§ Arbeitsauftrag 1: Wie viele Minuten füllte Dieter Thomas Kuhn laut dem Konzertbericht mit seiner Band?

§ Lesetext:

------------

Ein „Festival der Liebe“ in Losheim

In den 90er Jahren sind sie plötzlich aus dem Nichts aufgetaucht und sorgten in der deutschen Konzertlandschaft für Furore: Guildo Horn und Dieter Thomas Kuhn. Zwei Kunstfiguren, die dem etwas entschlafenen Metier Schlager neues Leben einhauchten. Allein aus regionalen Gründen war ich natürlich immer Teil der Fraktion Guildo. Immerhin hat dieser Mann, bürgerlich Horst Köhler, den ich schon von meiner Arbeit bei der Lebenshilfe Trier kannte, das Erbe von Roy Black angetreten und durfte mit Hilfe von Stefan Raab gar zum ESC nach Birmingham, um seine Heimat piepend zu vertreten.

Tatsächlich habe ich bis gestern die zweite neue Schlager-Ikone Thomas Kuhn (das „Dieter“ wurde als Künstlername hinzugefügt) noch nie live gesehen. Nur seine spezielle Version von „Über den Wolken“ war mir als Ohrwurm ein Begriff. Es wurde also höchste Zeit für das „Festival der Liebe“, das 2024 am schönen Strandbad am Losheimer See über die Bühne ging.

Guildo hatte seine Clubkarriere 1991 gestartet, Dieter war drei Jahre später am Start. Und trotz vieler Gemeinsamkeiten sind die beiden von ihrer Art doch sehr unterschiedlich. Während Guildo die rockige Seite des Schlagers sucht und seine Stücke immer mal wieder mit Versatzstücken von AOR anreichert, hält Dieter Thomas Kuhn die alten Werte der ZDF-Hitparade zwischen Love & Glamour hoch. So hatte die eindrucksvolle Bühne in Losheim eine bühnenfüllende LCD-Wand und eine umlaufende Showtreppe.

Die mehr als 4.000 Zuschauer*innen hatten sich in einen Festival-Look gekleidet, der irgendwo zwischen Hippies und Prilblumen anzusiedeln ist. Die Stimmung war von Beginn an sehr ausgelassen, bier- und weinselig mit dem allumfassenden Wunsch, jeden Schlager lauthals mizusingen. DTK ließ sich auch nicht lumpen und füllte mit seiner Band locker 170 musikalische Minuten. Es wurde schon recht kühl am See, als sich alle gegen 22.50 Uhr wieder auf den Heimweg machten.

------------

§ Bereitgestellte Angaben:
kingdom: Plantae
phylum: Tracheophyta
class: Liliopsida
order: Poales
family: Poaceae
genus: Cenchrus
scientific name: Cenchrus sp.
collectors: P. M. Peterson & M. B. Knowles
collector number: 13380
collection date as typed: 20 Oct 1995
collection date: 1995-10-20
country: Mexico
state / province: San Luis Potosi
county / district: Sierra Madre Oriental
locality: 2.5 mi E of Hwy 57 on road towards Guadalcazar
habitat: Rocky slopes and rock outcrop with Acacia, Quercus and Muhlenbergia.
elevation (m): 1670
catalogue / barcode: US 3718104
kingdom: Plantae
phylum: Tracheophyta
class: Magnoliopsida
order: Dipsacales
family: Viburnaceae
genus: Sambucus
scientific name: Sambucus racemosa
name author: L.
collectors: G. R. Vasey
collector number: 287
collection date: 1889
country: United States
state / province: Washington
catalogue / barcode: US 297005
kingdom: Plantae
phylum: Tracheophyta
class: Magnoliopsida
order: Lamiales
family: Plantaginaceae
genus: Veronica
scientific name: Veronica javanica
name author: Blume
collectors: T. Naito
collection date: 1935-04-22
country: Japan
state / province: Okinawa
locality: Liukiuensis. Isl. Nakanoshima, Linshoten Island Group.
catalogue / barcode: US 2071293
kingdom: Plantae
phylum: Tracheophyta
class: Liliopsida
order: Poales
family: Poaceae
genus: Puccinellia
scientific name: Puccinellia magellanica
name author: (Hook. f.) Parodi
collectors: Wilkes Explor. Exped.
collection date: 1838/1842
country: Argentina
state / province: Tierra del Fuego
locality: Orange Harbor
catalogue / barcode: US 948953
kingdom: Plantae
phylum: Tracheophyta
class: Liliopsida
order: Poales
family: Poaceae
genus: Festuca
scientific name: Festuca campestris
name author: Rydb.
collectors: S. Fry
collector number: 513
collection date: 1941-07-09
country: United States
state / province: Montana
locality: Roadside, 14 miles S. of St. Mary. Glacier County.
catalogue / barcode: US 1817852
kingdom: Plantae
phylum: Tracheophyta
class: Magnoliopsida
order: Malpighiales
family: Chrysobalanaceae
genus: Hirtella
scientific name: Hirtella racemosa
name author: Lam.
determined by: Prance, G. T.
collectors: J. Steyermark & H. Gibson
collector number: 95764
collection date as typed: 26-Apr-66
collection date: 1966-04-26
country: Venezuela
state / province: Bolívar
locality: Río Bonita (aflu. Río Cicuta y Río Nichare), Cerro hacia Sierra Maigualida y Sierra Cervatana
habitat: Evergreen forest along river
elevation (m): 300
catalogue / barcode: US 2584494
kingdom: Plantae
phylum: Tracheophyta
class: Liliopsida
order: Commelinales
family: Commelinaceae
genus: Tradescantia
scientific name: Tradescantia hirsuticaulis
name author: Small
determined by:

------------

§ Arbeitsauftrag 2: Schreib bitte aus den Einträgen die Zeilen von der Zeile mit „habitat: Evergreen forest along river“ bis einschließlich der letzten Zeile der Einträge Wort für Wort ab.

§ Musterlösung 1: Locker 170 musikalische Minuten.

§ Musterlösung 2:
habitat: Evergreen forest along river
elevation (m): 300
catalogue / barcode: US 2584494
kingdom: Plantae
phylum: Tracheophyta
class: Liliopsida
order: Commelinales
family: Commelinaceae
genus: Tradescantia
scientific name: Tradescantia hirsuticaulis
name author: Small
determined by:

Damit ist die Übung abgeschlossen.